* _WORK TO BE COMPLETED_:
Copy every row below verbatim, changing nothing.

* _Entries drawn from a collection_:
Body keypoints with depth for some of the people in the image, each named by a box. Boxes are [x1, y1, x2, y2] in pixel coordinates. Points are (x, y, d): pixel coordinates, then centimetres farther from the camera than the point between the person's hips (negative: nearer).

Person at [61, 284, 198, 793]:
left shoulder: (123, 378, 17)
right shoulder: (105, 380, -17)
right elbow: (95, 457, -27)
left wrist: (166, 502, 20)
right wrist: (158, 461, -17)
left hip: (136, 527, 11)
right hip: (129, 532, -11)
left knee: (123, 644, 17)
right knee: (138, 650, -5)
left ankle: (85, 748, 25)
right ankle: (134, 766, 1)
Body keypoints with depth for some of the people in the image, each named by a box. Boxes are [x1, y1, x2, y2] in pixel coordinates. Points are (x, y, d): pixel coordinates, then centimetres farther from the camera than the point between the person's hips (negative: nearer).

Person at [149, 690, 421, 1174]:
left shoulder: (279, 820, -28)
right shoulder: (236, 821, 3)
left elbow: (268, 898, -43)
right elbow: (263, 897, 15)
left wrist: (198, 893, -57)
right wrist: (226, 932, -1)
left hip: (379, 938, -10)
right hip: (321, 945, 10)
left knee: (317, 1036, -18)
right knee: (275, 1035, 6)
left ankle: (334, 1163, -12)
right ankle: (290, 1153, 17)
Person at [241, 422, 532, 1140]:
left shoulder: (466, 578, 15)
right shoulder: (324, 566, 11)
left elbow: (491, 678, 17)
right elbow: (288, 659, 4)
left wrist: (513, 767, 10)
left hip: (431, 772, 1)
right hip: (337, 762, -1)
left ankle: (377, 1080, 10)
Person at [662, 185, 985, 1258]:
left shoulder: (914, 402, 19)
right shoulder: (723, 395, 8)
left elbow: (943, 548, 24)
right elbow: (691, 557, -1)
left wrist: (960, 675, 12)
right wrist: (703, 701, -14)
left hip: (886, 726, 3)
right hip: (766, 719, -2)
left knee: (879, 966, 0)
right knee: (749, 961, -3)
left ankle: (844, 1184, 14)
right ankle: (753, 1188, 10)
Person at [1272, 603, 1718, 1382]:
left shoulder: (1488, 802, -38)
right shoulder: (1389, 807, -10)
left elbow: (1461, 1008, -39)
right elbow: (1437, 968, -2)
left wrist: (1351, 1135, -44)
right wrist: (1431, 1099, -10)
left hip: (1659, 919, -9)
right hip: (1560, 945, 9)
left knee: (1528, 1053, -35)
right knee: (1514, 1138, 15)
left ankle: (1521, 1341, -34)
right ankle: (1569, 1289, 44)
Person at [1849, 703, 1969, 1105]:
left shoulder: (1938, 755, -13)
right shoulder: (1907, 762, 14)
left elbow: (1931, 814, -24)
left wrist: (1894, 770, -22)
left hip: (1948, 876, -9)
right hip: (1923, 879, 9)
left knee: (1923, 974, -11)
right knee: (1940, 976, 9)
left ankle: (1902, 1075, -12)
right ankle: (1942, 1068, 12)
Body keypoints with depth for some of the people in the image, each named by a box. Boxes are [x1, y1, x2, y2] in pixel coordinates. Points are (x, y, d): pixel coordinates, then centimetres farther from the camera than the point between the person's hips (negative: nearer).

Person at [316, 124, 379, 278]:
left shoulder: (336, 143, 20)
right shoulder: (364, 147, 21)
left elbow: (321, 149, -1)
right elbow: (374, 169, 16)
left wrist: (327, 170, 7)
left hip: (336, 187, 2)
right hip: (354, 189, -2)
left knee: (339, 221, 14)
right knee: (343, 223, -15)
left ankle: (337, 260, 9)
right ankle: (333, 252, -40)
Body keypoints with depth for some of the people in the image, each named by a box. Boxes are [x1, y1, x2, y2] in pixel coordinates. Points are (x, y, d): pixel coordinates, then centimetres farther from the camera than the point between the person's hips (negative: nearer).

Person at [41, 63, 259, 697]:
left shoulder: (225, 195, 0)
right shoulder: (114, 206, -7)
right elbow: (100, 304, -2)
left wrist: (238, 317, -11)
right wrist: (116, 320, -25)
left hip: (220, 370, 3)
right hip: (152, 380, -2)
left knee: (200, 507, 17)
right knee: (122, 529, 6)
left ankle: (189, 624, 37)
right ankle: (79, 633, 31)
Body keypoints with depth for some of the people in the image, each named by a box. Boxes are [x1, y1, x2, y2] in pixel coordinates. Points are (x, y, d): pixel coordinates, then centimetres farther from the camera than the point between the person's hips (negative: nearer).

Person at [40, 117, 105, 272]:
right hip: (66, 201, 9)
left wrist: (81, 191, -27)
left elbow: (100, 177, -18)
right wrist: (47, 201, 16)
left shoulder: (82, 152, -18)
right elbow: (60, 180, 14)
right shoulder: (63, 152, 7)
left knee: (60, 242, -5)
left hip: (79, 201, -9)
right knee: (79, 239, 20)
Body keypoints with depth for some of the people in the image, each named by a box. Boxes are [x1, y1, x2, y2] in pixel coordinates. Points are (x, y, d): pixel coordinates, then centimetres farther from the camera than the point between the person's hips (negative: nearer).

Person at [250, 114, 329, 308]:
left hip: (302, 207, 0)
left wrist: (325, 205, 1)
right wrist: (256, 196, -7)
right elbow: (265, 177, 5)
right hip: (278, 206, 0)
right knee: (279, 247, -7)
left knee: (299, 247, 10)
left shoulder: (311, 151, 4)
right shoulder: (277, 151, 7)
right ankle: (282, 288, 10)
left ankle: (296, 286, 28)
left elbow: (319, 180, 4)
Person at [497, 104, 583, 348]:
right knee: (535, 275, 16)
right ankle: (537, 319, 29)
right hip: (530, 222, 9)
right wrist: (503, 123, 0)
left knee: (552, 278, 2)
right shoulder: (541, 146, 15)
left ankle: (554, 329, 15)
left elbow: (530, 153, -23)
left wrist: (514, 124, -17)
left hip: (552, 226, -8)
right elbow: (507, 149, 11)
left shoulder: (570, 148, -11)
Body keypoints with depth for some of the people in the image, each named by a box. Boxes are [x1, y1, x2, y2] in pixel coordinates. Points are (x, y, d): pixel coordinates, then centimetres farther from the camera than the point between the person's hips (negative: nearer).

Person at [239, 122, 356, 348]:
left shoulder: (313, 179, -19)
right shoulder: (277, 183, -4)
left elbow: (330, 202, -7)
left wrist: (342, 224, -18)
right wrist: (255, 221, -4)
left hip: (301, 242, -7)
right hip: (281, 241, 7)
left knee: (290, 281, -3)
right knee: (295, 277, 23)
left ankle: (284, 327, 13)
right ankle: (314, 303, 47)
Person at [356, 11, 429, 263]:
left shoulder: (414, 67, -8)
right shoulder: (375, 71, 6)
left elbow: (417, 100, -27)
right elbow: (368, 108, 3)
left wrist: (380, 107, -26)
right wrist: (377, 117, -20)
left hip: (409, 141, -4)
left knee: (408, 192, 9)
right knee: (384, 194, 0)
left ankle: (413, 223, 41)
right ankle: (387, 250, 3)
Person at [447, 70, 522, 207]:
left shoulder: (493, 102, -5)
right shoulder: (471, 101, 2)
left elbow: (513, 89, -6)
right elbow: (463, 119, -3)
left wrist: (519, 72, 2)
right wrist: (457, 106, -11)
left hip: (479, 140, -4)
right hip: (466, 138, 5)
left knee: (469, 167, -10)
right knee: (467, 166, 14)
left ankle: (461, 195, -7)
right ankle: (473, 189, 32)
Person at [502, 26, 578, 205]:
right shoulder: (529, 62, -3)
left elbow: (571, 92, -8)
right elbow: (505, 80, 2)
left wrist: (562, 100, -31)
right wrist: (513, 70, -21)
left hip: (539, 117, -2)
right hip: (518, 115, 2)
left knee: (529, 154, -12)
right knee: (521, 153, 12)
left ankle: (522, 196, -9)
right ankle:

* _WRITTEN SOLUTION_:
Body keypoints with depth for some of the people in the image, each named by a box. Boxes are [x1, y1, x2, y2] in pixel coordinates. Points are (x, y, d): pixel coordinates, then centimetres farther from the camera than the point between the person's hips (negative: nearer).

Person at [61, 284, 198, 793]:
left shoulder: (123, 378, 17)
right shoulder: (105, 380, -17)
right elbow: (95, 457, -27)
left wrist: (166, 502, 20)
right wrist: (158, 461, -17)
left hip: (136, 527, 11)
right hip: (129, 532, -11)
left knee: (123, 644, 17)
right knee: (138, 650, -5)
left ankle: (85, 748, 25)
right ankle: (134, 766, 1)
Body keypoints with depth for some of the people in the image, each named by a box. Boxes are [x1, y1, x2, y2] in pixel coordinates. Points are (x, y, d): pixel coordinates, then centimetres farther from the camera than the point between the person's hips (negative: nearer).

Person at [149, 690, 421, 1174]:
left shoulder: (279, 820, -28)
right shoulder: (236, 821, 3)
left elbow: (268, 898, -43)
right elbow: (263, 897, 15)
left wrist: (198, 893, -57)
right wrist: (226, 932, -1)
left hip: (379, 938, -10)
right hip: (321, 945, 10)
left knee: (317, 1036, -18)
right knee: (275, 1035, 6)
left ankle: (334, 1163, -12)
right ankle: (290, 1153, 17)
Person at [241, 422, 532, 1140]:
left shoulder: (466, 578, 15)
right shoulder: (324, 566, 11)
left elbow: (491, 678, 17)
right elbow: (288, 659, 4)
left wrist: (513, 767, 10)
left hip: (431, 772, 1)
right hip: (337, 762, -1)
left ankle: (377, 1080, 10)
Person at [662, 185, 985, 1258]:
left shoulder: (914, 402, 19)
right shoulder: (723, 395, 8)
left elbow: (943, 548, 24)
right elbow: (691, 557, -1)
left wrist: (960, 675, 12)
right wrist: (703, 701, -14)
left hip: (886, 726, 3)
right hip: (766, 719, -2)
left knee: (879, 966, 0)
right knee: (749, 961, -3)
left ankle: (844, 1184, 14)
right ankle: (753, 1188, 10)
Person at [1272, 603, 1718, 1382]:
left shoulder: (1488, 802, -38)
right shoulder: (1389, 807, -10)
left elbow: (1461, 1008, -39)
right elbow: (1437, 968, -2)
left wrist: (1351, 1135, -44)
right wrist: (1431, 1099, -10)
left hip: (1659, 919, -9)
right hip: (1560, 945, 9)
left knee: (1528, 1053, -35)
right knee: (1514, 1138, 15)
left ankle: (1521, 1341, -34)
right ankle: (1569, 1289, 44)
Person at [1849, 703, 1969, 1105]:
left shoulder: (1938, 755, -13)
right shoulder: (1907, 762, 14)
left elbow: (1931, 814, -24)
left wrist: (1894, 770, -22)
left hip: (1948, 876, -9)
right hip: (1923, 879, 9)
left knee: (1923, 974, -11)
right knee: (1940, 976, 9)
left ankle: (1902, 1075, -12)
right ankle: (1942, 1068, 12)
Body keypoints with depth for some of the people in the image, each named by a box. Boxes are [x1, y1, x2, y2] in pixel coordinates. Points are (x, y, d): pixel coordinates, then centimetres farther from the camera than the point between the person's hips (negative: nearer).

Person at [316, 124, 379, 278]:
left shoulder: (336, 143, 20)
right shoulder: (364, 147, 21)
left elbow: (321, 149, -1)
right elbow: (374, 169, 16)
left wrist: (327, 170, 7)
left hip: (336, 187, 2)
right hip: (354, 189, -2)
left knee: (339, 221, 14)
right knee: (343, 223, -15)
left ankle: (337, 260, 9)
right ankle: (333, 252, -40)
Body keypoints with depth for some of the people in the image, each named by a box. Boxes are [x1, y1, x2, y2] in pixel coordinates. Points are (x, y, d): pixel coordinates, then centimetres farther from the camera than the point between the person's hips (negative: nearer).

Person at [41, 63, 259, 697]:
left shoulder: (225, 195, 0)
right shoulder: (114, 206, -7)
right elbow: (100, 304, -2)
left wrist: (238, 317, -11)
right wrist: (116, 320, -25)
left hip: (220, 370, 3)
right hip: (152, 380, -2)
left knee: (200, 507, 17)
right knee: (122, 529, 6)
left ankle: (189, 624, 37)
right ankle: (79, 633, 31)
Body keypoints with depth for some of the people in the image, each named by a box. Boxes are [x1, y1, x2, y2] in pixel coordinates. Points are (x, y, d): pixel coordinates, then centimetres farther from the camera than the point between the person's hips (negative: nearer).

Person at [40, 117, 105, 272]:
right hip: (66, 201, 9)
left wrist: (81, 191, -27)
left elbow: (100, 177, -18)
right wrist: (47, 201, 16)
left shoulder: (82, 152, -18)
right elbow: (60, 180, 14)
right shoulder: (63, 152, 7)
left knee: (60, 242, -5)
left hip: (79, 201, -9)
right knee: (79, 239, 20)
Body keypoints with depth for some of the people in the image, each named by a box. Boxes are [x1, y1, x2, y2] in pixel coordinates. Points are (x, y, d): pixel coordinates, then centimetres farther from the camera than the point between the person's hips (negative: nearer).

Person at [250, 114, 329, 308]:
left hip: (302, 207, 0)
left wrist: (325, 205, 1)
right wrist: (256, 196, -7)
right elbow: (265, 177, 5)
right hip: (278, 206, 0)
right knee: (279, 247, -7)
left knee: (299, 247, 10)
left shoulder: (311, 151, 4)
right shoulder: (277, 151, 7)
right ankle: (282, 288, 10)
left ankle: (296, 286, 28)
left elbow: (319, 180, 4)
Person at [497, 104, 583, 348]:
right knee: (535, 275, 16)
right ankle: (537, 319, 29)
right hip: (530, 222, 9)
right wrist: (503, 123, 0)
left knee: (552, 278, 2)
right shoulder: (541, 146, 15)
left ankle: (554, 329, 15)
left elbow: (530, 153, -23)
left wrist: (514, 124, -17)
left hip: (552, 226, -8)
right elbow: (507, 149, 11)
left shoulder: (570, 148, -11)
Body keypoints with depth for some of the people in the image, each named by a box. Boxes are [x1, y1, x2, y2] in pixel coordinates. Points are (x, y, d): pixel coordinates, then centimetres farther from the camera than the point between the person's hips (negative: nearer).

Person at [239, 122, 356, 348]:
left shoulder: (313, 179, -19)
right shoulder: (277, 183, -4)
left elbow: (330, 202, -7)
left wrist: (342, 224, -18)
right wrist: (255, 221, -4)
left hip: (301, 242, -7)
right hip: (281, 241, 7)
left knee: (290, 281, -3)
right knee: (295, 277, 23)
left ankle: (284, 327, 13)
right ankle: (314, 303, 47)
Person at [356, 11, 429, 263]:
left shoulder: (414, 67, -8)
right shoulder: (375, 71, 6)
left elbow: (417, 100, -27)
right elbow: (368, 108, 3)
left wrist: (380, 107, -26)
right wrist: (377, 117, -20)
left hip: (409, 141, -4)
left knee: (408, 192, 9)
right knee: (384, 194, 0)
left ankle: (413, 223, 41)
right ankle: (387, 250, 3)
Person at [447, 70, 522, 207]:
left shoulder: (493, 102, -5)
right shoulder: (471, 101, 2)
left elbow: (513, 89, -6)
right elbow: (463, 119, -3)
left wrist: (519, 72, 2)
right wrist: (457, 106, -11)
left hip: (479, 140, -4)
right hip: (466, 138, 5)
left knee: (469, 167, -10)
right knee: (467, 166, 14)
left ankle: (461, 195, -7)
right ankle: (473, 189, 32)
Person at [502, 26, 578, 205]:
right shoulder: (529, 62, -3)
left elbow: (571, 92, -8)
right elbow: (505, 80, 2)
left wrist: (562, 100, -31)
right wrist: (513, 70, -21)
left hip: (539, 117, -2)
right hip: (518, 115, 2)
left knee: (529, 154, -12)
right knee: (521, 153, 12)
left ankle: (522, 196, -9)
right ankle:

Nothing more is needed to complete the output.